Job:
Retype the passage on cannabis-derived ingredients in baked goods word for word, everything from "While non-psychoactive ingredients" down to "post-workout nutrition bars.".
** Opening Given text block **
However, FDA has not yet approved CBD or other ingredients derived from hemp or cannabis flower for federal use. Regulations vary from state to state, so check with your local regulatory authorities to definitively ascertain current market potential for their use in foods like snacks and baked goods. And while FDA has taken a soft position of non-enforcement regarding use of CBD in food products, the agency has shown that it will actively pursue companies that make health-related claims on product packaging and in marketing materials. Also, transport and/or distribution of foods containing CBD or other ingredients derived from hemp or cannabis flower is currently forbidden based on existing Federal Trade Commission (FTC) consumer protections.
While non-psychoactive ingredients derived from cannabis flower buds have yet to gain federal regulatory approval, that hasn’t stopped ingredient processors from ramping up an active supply chain.
“Bakery goods are excellent candidates for inclusion of cannabis derived/based ingredients,” says R. Scott Riefler, chief science officer, SoRSE Technology, Seattle, and a member of IFT’s Legal Cannabis and Hemp Edibles subgroup. “With properly prepared hemp/cannabis ingredient forms, cannabinoids can be added to wide range of baked goods without interrupting the sensory aspects for the baked good.” He notes that the market potential encompasses everything from dessert to pre- or post-workout nutrition bars.
** Closing Given text block **
** Opening Data records block **
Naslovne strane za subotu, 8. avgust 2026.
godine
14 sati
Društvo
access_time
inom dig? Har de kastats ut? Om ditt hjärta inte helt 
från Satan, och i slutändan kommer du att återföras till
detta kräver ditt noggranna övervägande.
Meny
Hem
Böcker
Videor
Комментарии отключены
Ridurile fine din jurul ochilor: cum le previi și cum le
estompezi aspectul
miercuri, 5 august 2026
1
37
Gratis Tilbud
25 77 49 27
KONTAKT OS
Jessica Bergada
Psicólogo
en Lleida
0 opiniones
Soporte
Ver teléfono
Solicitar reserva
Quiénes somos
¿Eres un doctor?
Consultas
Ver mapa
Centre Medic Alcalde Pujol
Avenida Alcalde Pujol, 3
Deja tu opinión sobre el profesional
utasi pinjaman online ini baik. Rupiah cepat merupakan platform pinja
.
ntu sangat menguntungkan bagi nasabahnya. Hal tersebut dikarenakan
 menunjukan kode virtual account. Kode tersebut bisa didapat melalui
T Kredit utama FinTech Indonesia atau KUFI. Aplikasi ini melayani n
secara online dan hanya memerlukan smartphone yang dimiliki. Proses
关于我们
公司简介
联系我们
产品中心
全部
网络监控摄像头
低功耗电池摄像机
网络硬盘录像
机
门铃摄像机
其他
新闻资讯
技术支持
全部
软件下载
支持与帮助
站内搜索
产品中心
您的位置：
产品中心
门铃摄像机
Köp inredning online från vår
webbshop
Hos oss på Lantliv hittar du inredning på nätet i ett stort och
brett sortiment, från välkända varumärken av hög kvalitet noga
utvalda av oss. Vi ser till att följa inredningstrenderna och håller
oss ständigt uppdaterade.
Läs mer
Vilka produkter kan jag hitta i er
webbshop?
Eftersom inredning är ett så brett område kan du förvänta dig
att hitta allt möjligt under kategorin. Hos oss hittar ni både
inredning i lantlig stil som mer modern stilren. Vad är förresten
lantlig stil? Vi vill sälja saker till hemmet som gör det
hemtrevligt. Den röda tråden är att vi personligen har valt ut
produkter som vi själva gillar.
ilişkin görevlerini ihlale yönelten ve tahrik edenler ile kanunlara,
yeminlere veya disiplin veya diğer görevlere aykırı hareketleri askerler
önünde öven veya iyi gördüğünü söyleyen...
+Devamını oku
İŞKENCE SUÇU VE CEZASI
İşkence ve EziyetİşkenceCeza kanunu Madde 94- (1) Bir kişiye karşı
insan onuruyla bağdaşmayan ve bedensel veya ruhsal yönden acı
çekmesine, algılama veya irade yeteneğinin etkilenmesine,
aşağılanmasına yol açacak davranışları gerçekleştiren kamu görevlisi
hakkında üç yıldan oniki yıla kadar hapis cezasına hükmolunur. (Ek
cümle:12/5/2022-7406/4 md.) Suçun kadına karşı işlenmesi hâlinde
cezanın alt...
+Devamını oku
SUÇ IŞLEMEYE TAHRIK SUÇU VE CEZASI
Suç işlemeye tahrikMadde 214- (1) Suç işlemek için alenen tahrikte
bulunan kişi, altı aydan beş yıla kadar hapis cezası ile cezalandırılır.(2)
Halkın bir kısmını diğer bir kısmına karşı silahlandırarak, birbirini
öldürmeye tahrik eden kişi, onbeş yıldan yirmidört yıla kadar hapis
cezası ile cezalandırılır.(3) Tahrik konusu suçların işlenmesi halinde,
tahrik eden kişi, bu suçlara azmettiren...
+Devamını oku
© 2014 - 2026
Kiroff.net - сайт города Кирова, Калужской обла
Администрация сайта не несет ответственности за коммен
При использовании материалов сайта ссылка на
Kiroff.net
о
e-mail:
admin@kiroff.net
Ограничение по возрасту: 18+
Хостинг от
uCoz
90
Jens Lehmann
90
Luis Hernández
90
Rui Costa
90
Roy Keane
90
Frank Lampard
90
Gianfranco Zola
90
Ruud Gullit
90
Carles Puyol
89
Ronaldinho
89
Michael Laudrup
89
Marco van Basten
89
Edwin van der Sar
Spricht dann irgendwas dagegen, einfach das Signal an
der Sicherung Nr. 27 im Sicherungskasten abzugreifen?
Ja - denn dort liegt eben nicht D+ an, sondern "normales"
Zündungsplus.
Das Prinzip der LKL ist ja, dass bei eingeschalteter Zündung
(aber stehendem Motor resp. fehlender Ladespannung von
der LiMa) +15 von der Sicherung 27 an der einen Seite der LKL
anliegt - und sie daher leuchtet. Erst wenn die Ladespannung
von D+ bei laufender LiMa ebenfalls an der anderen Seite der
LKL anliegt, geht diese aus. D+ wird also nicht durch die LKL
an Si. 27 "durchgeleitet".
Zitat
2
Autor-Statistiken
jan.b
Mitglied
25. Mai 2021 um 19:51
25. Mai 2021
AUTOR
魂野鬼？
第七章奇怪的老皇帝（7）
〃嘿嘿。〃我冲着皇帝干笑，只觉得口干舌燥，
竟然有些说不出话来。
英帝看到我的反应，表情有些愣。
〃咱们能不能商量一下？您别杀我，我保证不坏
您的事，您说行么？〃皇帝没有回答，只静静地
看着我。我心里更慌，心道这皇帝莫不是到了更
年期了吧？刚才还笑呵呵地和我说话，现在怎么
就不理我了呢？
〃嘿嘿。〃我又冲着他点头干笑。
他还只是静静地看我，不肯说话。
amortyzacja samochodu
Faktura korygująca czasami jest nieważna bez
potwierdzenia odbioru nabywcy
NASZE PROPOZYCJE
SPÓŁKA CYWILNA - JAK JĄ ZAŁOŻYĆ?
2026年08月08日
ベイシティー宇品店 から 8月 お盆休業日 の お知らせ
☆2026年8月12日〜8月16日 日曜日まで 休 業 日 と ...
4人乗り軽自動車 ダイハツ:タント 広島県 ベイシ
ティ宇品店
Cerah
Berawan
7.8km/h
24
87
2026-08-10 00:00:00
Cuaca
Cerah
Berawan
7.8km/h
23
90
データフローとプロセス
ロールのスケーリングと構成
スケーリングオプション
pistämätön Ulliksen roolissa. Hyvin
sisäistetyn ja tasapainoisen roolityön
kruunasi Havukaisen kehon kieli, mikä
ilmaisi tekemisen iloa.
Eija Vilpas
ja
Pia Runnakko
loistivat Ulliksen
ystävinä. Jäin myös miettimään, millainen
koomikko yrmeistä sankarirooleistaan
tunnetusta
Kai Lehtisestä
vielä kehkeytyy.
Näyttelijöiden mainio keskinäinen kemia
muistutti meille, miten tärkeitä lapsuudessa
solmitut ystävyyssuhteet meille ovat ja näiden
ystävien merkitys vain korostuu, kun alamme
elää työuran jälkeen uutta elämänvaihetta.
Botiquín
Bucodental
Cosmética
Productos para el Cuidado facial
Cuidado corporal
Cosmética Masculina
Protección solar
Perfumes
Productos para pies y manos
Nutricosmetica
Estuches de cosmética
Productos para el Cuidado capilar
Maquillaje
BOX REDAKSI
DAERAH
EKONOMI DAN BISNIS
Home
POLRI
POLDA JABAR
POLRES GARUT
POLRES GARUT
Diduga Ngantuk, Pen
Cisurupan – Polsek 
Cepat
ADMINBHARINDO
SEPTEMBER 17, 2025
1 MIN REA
** Closing Data records block **
Task solution:
While non-psychoactive ingredients derived from cannabis flower buds have yet to gain federal regulatory approval, that hasn’t stopped ingredient processors from ramping up an active supply chain.
“Bakery goods are excellent candidates for inclusion of cannabis derived/based ingredients,” says R. Scott Riefler, chief science officer, SoRSE Technology, Seattle, and a member of IFT’s Legal Cannabis and Hemp Edibles subgroup. “With properly prepared hemp/cannabis ingredient forms, cannabinoids can be added to wide range of baked goods without interrupting the sensory aspects for the baked good.” He notes that the market potential encompasses everything from dessert to pre- or post-workout nutrition bars.